Output each line of the listing exactly, though pictures are not to appear.

**DATA:**
______________________________
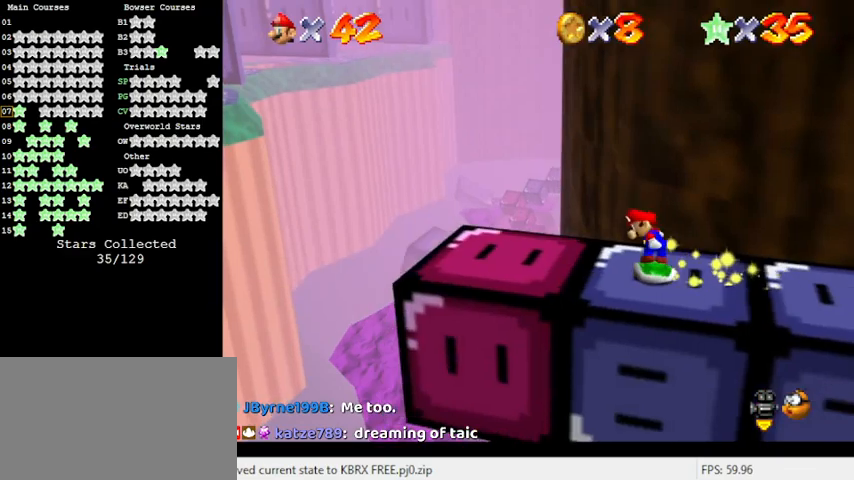
{"keys": ["left", "up"], "events": [[167, "down", "up"], [400, "up", "down"]]}
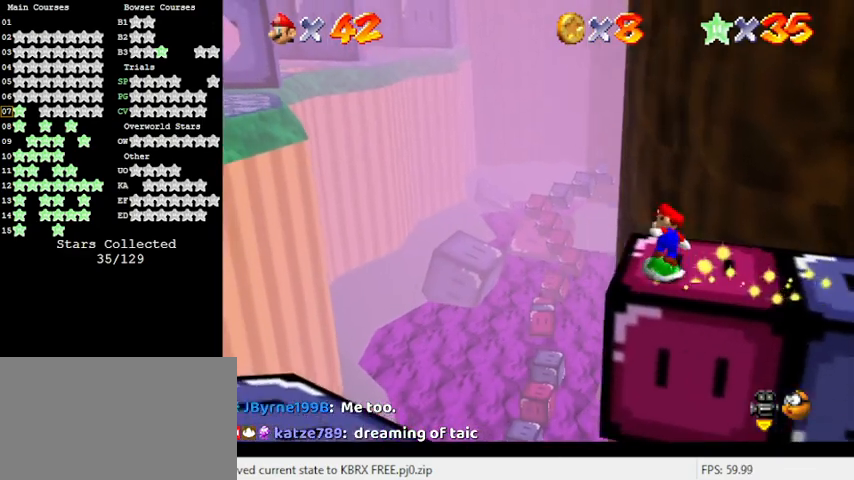
{"keys": ["left", "shift", "up"], "events": [[133, "left", "up"], [133, "shift", "down"], [500, "left", "down"]]}
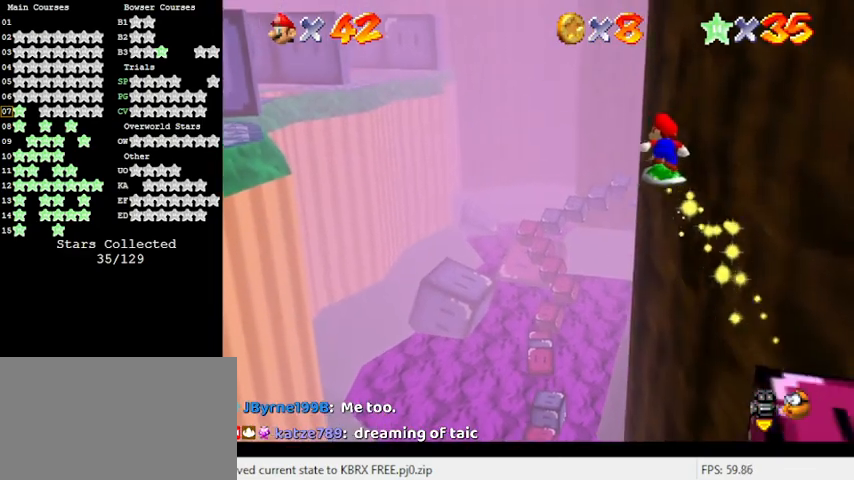
{"keys": ["up"], "events": [[100, "shift", "up"], [233, "left", "up"]]}
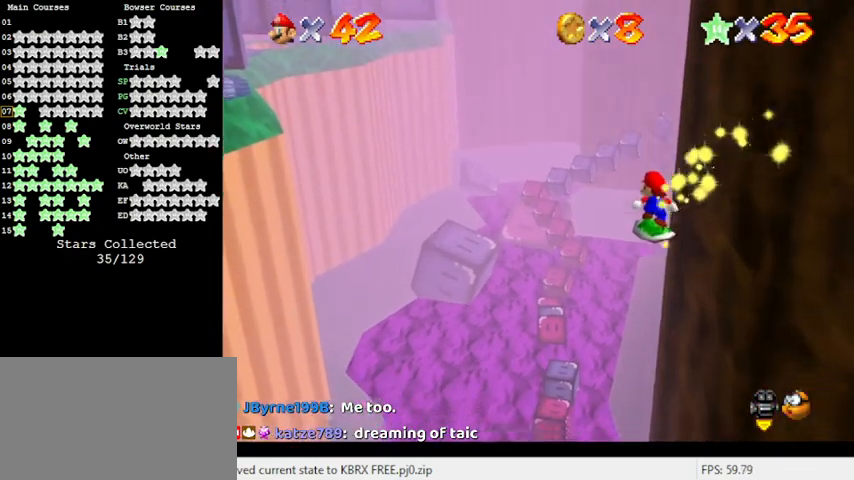
{"keys": ["up"], "events": []}
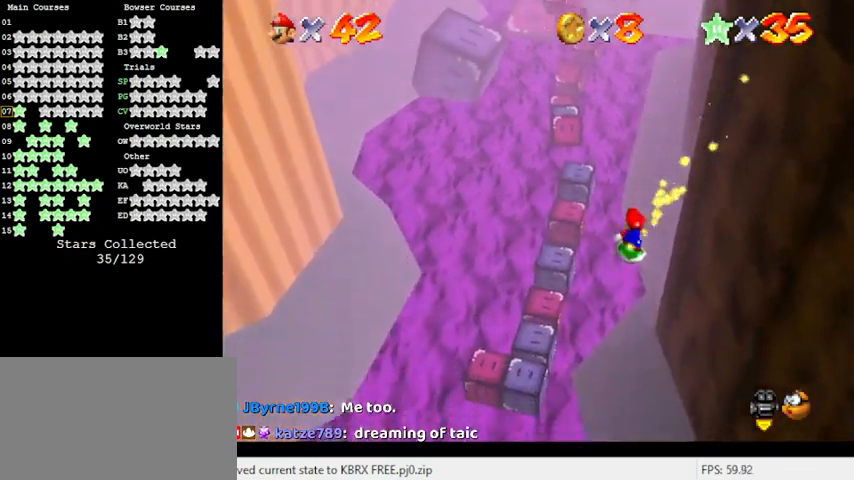
{"keys": ["up"], "events": []}
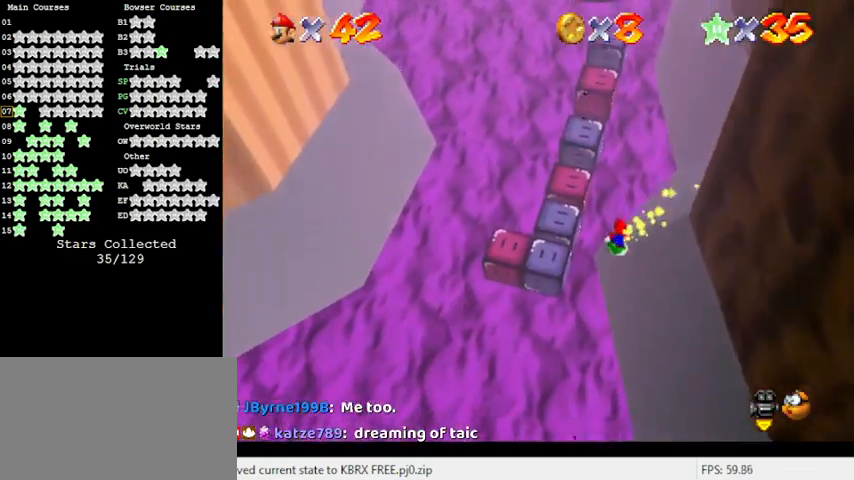
{"keys": ["left", "up"], "events": [[500, "left", "down"]]}
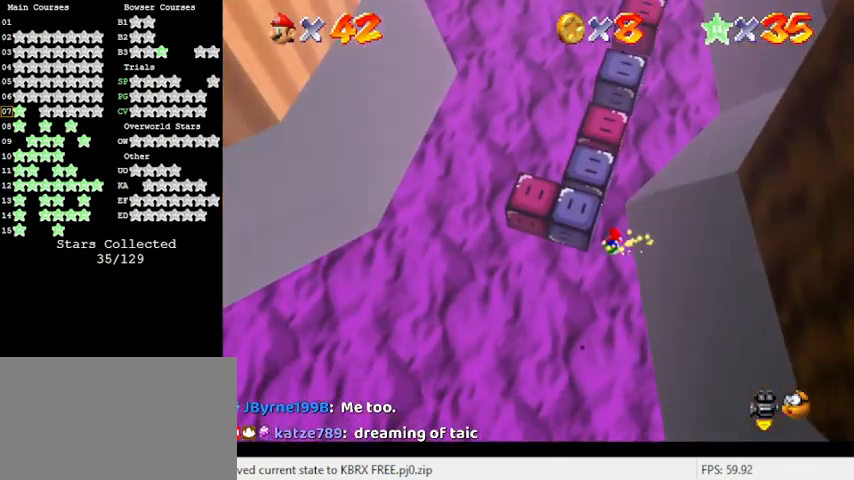
{"keys": ["left"], "events": [[167, "up", "up"]]}
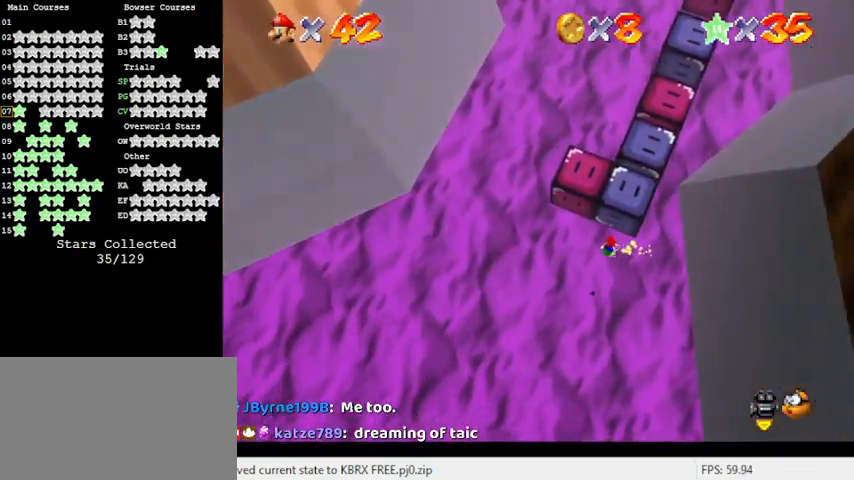
{"keys": ["left"], "events": []}
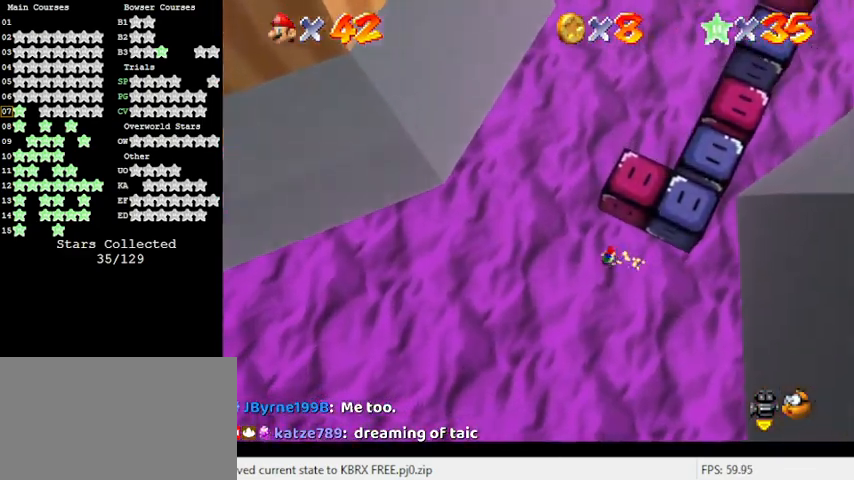
{"keys": ["up"], "events": [[67, "c", "down"], [167, "c", "up"], [233, "c", "down"], [333, "up", "down"], [400, "c", "up"], [467, "left", "up"]]}
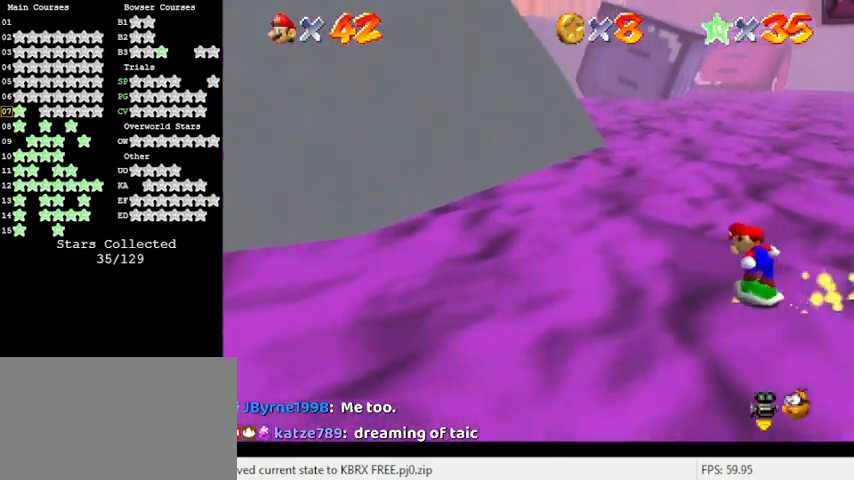
{"keys": ["left", "up"], "events": [[167, "a", "down"], [300, "left", "down"], [367, "a", "up"]]}
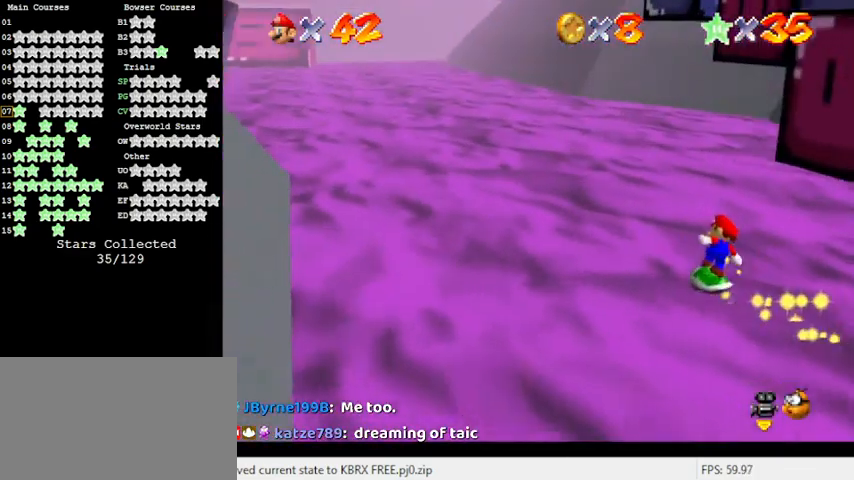
{"keys": ["up"], "events": [[167, "w", "down"], [300, "w", "up"], [400, "left", "up"]]}
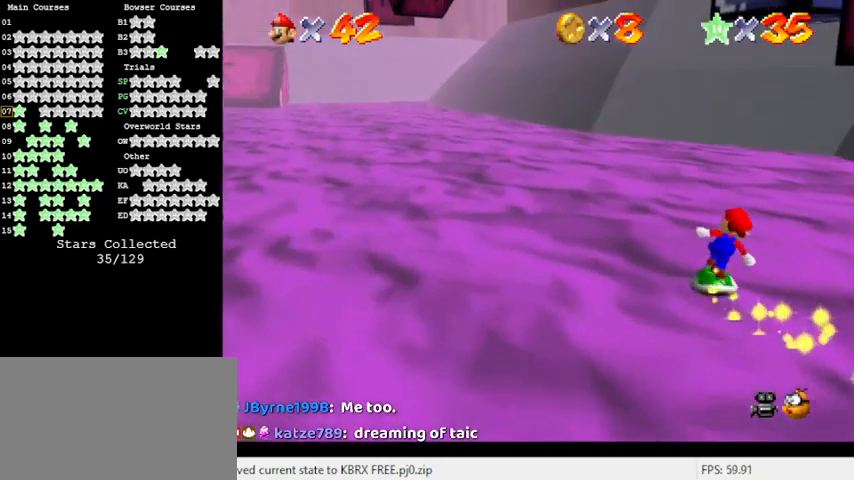
{"keys": ["d", "up"], "events": [[500, "d", "down"]]}
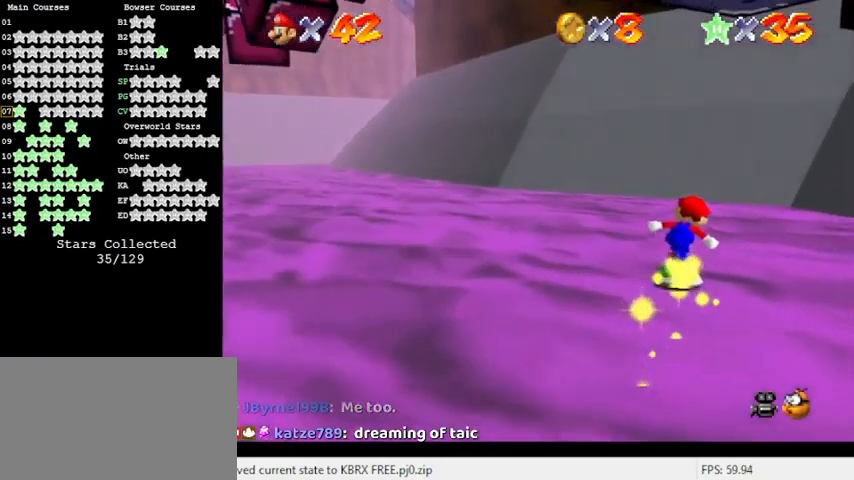
{"keys": ["right", "up"], "events": [[233, "d", "up"], [233, "right", "down"]]}
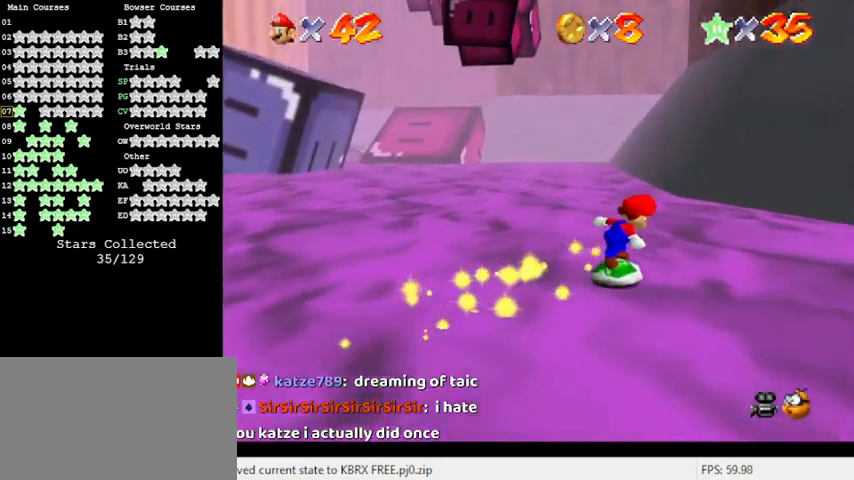
{"keys": ["right", "up"], "events": []}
______________________________
**EXERCISE OUTPUT:**
{"keys": ["left", "up"], "events": [[167, "down", "up"], [400, "up", "down"]]}
{"keys": ["left", "shift", "up"], "events": [[133, "left", "up"], [133, "shift", "down"], [500, "left", "down"]]}
{"keys": ["up"], "events": [[100, "shift", "up"], [233, "left", "up"]]}
{"keys": ["up"], "events": []}
{"keys": ["up"], "events": []}
{"keys": ["left", "up"], "events": [[500, "left", "down"]]}
{"keys": ["left"], "events": [[167, "up", "up"]]}
{"keys": ["left"], "events": []}
{"keys": ["up"], "events": [[67, "c", "down"], [167, "c", "up"], [233, "c", "down"], [333, "up", "down"], [400, "c", "up"], [467, "left", "up"]]}
{"keys": ["left", "up"], "events": [[167, "a", "down"], [300, "left", "down"], [367, "a", "up"]]}
{"keys": ["up"], "events": [[167, "w", "down"], [300, "w", "up"], [400, "left", "up"]]}
{"keys": ["d", "up"], "events": [[500, "d", "down"]]}
{"keys": ["right", "up"], "events": [[233, "d", "up"], [233, "right", "down"]]}
{"keys": ["right", "up"], "events": []}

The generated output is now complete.